Le bon outil sur le bon support
Son terrain de jeu : les surfaces MINÉRALES RÉSISTANTES — dalles béton, pavés autobloquants, enrobés, murets, escaliers extérieurs, bordures. Mousses, lichens, noir de pollution et terre incrustée partent par bandes nettes, et la surface retrouve sa teinte posée.

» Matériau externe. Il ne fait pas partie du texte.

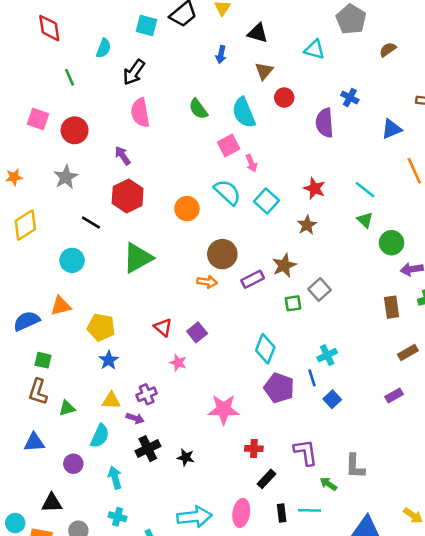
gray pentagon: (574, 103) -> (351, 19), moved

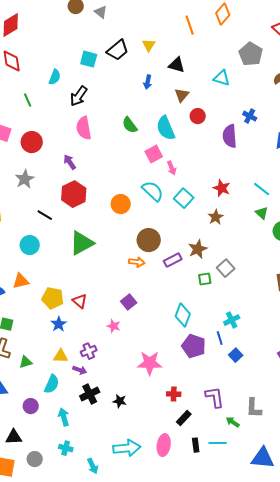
red triangle: (163, 327) -> (80, 301), moved

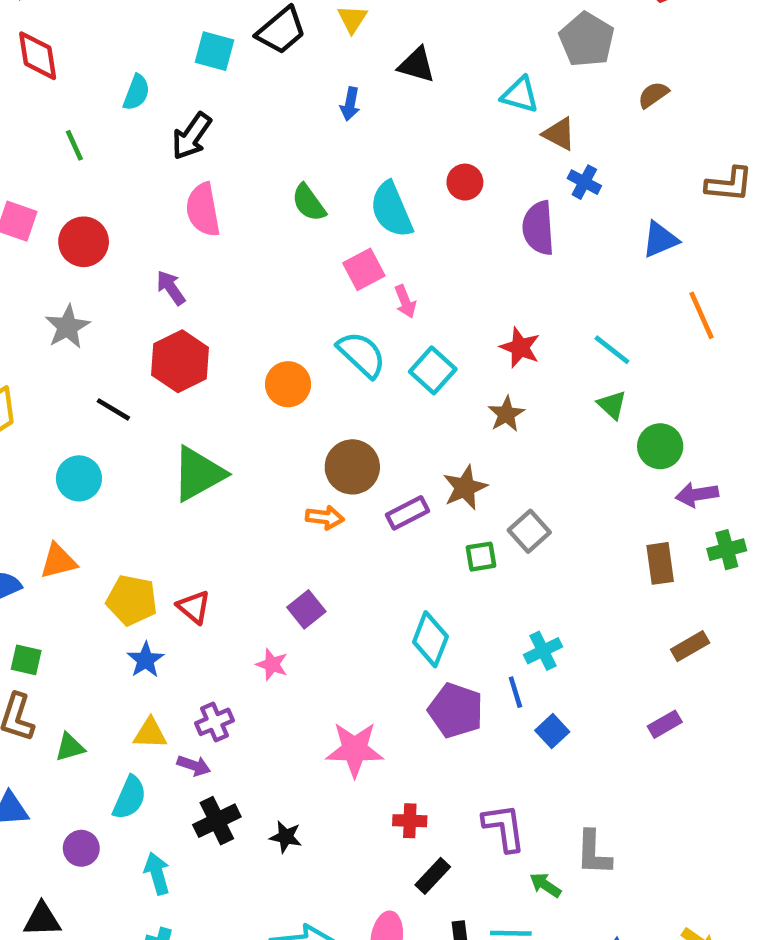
brown triangle: (182, 95) -> (559, 134), moved, turned -42

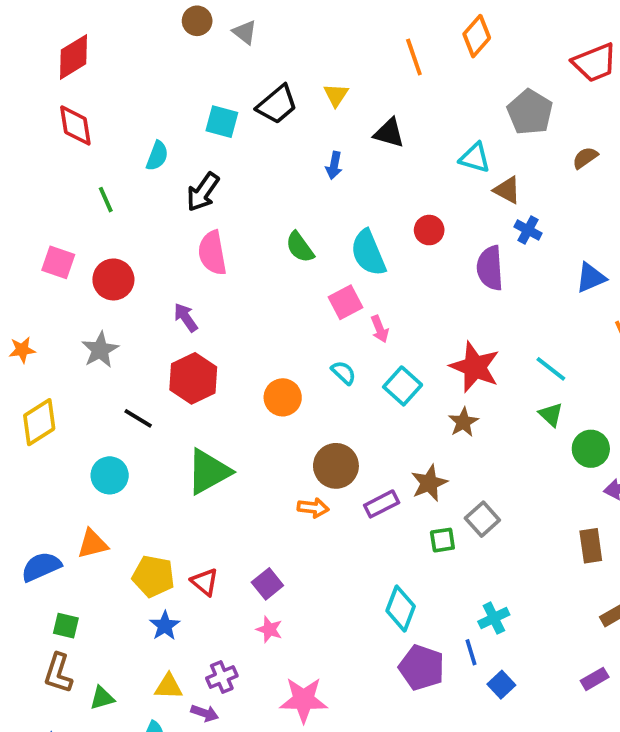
red star: (520, 347) -> (475, 367), size x1.5
cyan semicircle: (362, 354) -> (344, 373), size x0.6
purple square: (306, 609) -> (267, 584), moved
pink star: (355, 749) -> (304, 700), moved

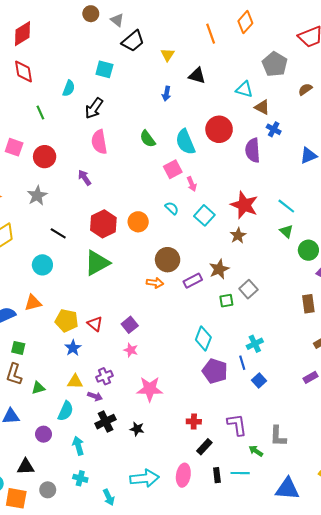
black trapezoid: (277, 104) -> (133, 41), moved
red circle: (429, 230) -> (219, 129), size x1.6
red hexagon: (193, 378) -> (103, 224), moved

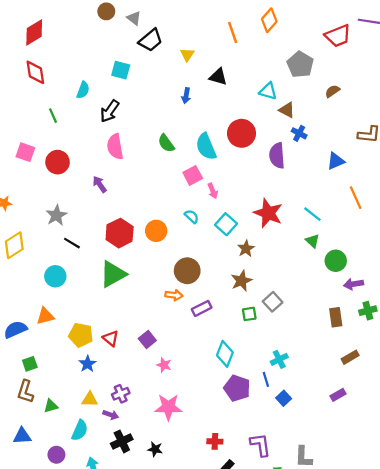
gray star: (37, 196) -> (56, 215), moved
brown star: (238, 235) -> (246, 249), moved
purple rectangle: (193, 281) -> (202, 308), moved
green square: (18, 348) -> (30, 364), turned -32
pink star: (131, 350) -> (164, 365), moved

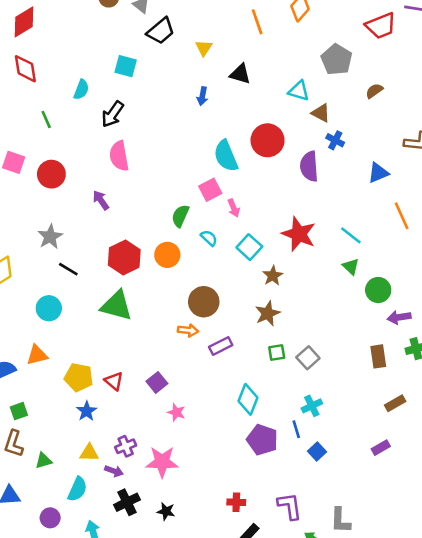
green semicircle: (166, 143) -> (180, 216), moved, turned 60
green triangle: (113, 274) -> (117, 306), turned 44
gray square: (273, 302) -> (308, 358), moved
pink star: (168, 407) -> (162, 462), moved

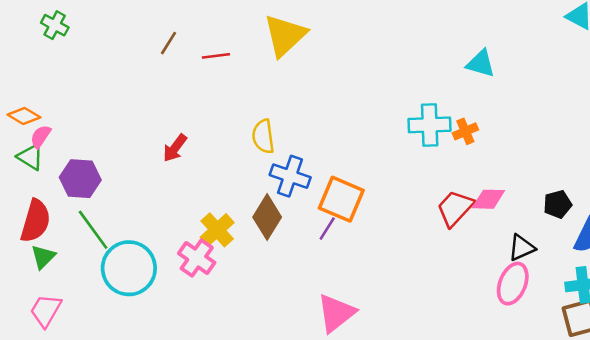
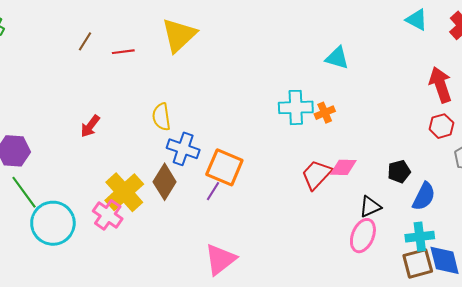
yellow cross: (217, 230) -> (124, 192), size x1.4

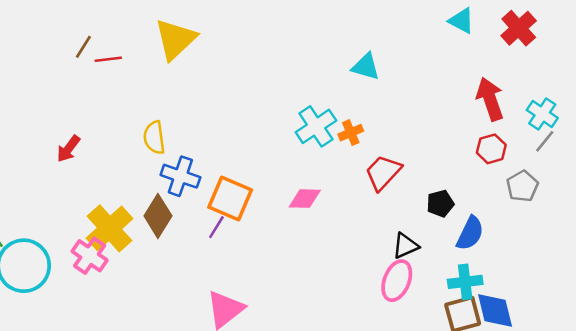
brown line: (85, 41) -> (83, 47), moved
cyan cross: (296, 107) -> (316, 126), turned -32
pink diamond: (343, 167) -> (305, 199), moved
red trapezoid: (316, 175) -> (383, 172), moved

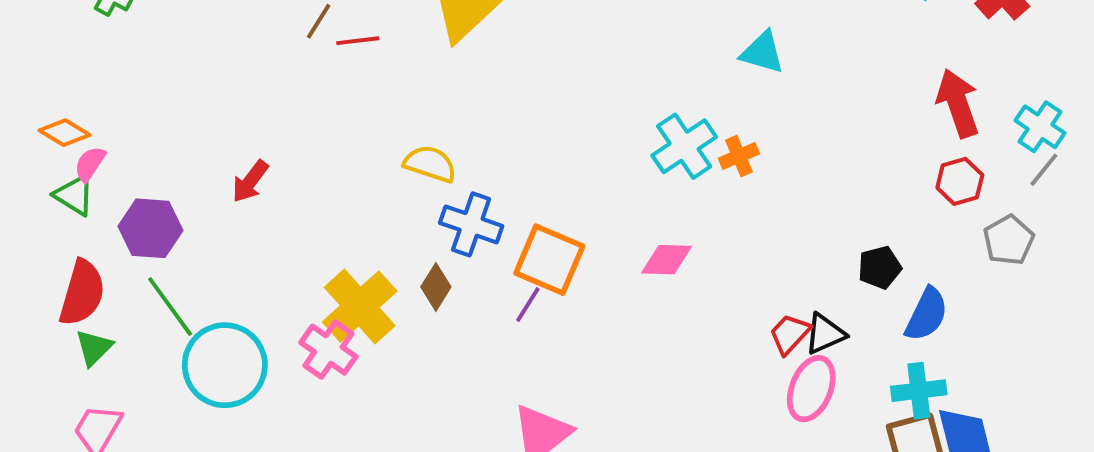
yellow semicircle: (154, 138) -> (430, 164), turned 116
red arrow: (68, 149) -> (250, 181), moved
red trapezoid: (383, 172) -> (790, 334), moved, size x0.7
brown diamond: (158, 216) -> (436, 287), size x0.7

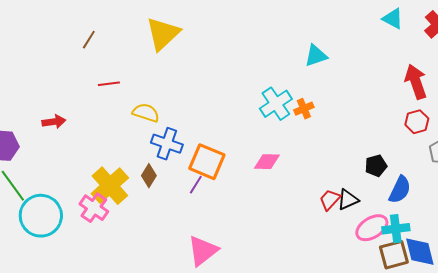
red line: (358, 41) -> (109, 84), moved
cyan triangle: (762, 52) -> (316, 56), turned -35
red arrow: (250, 181) -> (54, 122), turned -135
pink ellipse: (811, 389) -> (372, 228), moved, turned 36

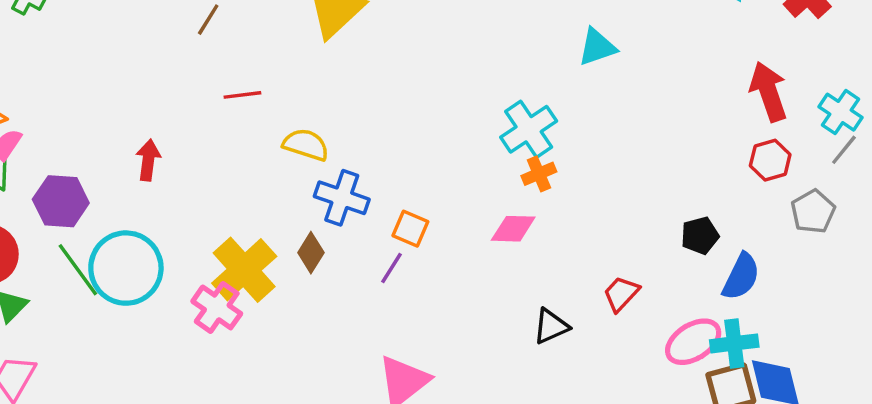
orange cross: (304, 109) -> (539, 174), moved
red arrow: (54, 122) -> (148, 160), turned -75
orange square: (207, 162) -> (410, 229), size x0.6
black triangle: (348, 200) -> (551, 326), moved
cyan circle: (41, 216) -> (126, 268), moved

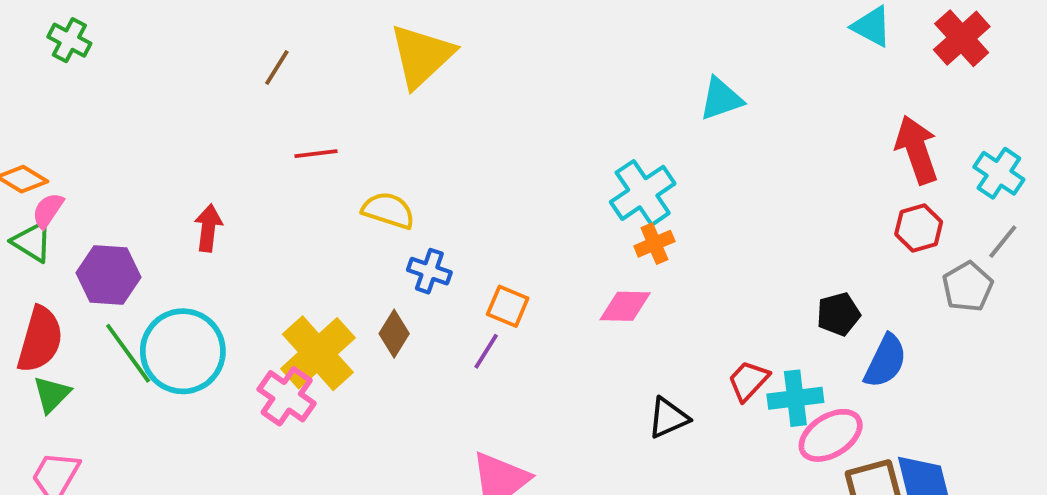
gray line: (844, 150) -> (1003, 242), moved
blue cross: (342, 198) -> (429, 271), size x0.7
cyan cross: (734, 343) -> (795, 398), moved

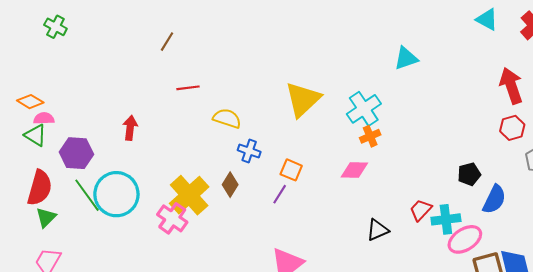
yellow triangle: (422, 56) -> (303, 99), moved
pink semicircle: (48, 210) -> (44, 118), turned 54

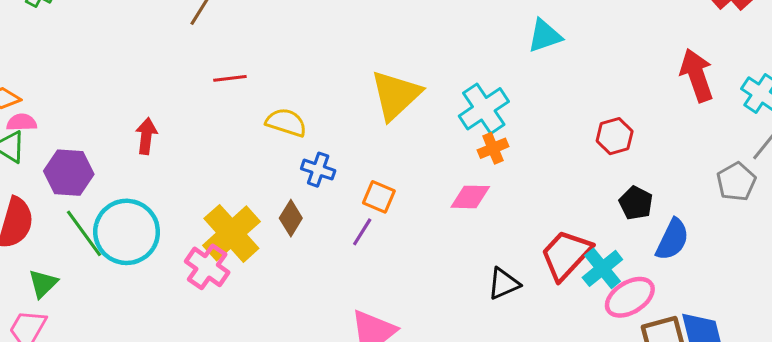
red hexagon: (512, 128) -> (615, 136), moved
black pentagon: (469, 174) -> (636, 203), turned -30
red trapezoid: (421, 210) -> (566, 255), size x1.6
green triangle: (46, 217) -> (43, 284), moved
cyan cross: (446, 219) -> (602, 268), turned -32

Le réglage fait le professionnel : pression, buse — jet plat, rotative pour les dépôts durs — distance et angle s'adaptent au support. La rotative qui décape un béton pulvériserait un joint de pavés sablés : chaque surface a son couple pression-buse.
Et là où la haute pression est INTERDITE, on vous le dit : enduits de façade fragiles, tuiles poreuses, bois tendres, joints anciens. Pour ces supports, d'autres méthodes existent — c'est tout l'intérêt d'un professionnel plutôt que d'une location du samedi.
Haute pression : les questions techniques
Utilisez-vous l'eau du client ou la vôtre ?
Un robinet extérieur ou accessible suffit dans la plupart des cas — le point se règle au devis, comme l'électricité. Sans point d'eau exploitable, une solution autonome se prévoit : rien ne se découvre le jour J.
Les joints de mes pavés vont-ils partir ?
Un joint sablé se travaille en jet plat, à angle rasant, et se resable au besoin après séchage — c'est prévu au devis quand les pavés l'exigent. Le jet rotatif, lui, reste réservé aux surfaces pleines.
Peut-on traiter contre le retour des mousses ?
Après le décrassage, un traitement préventif s'applique sur les surfaces minérales et prolonge nettement le résultat. Il se propose en option chiffrée — jamais imposé, toujours expliqué.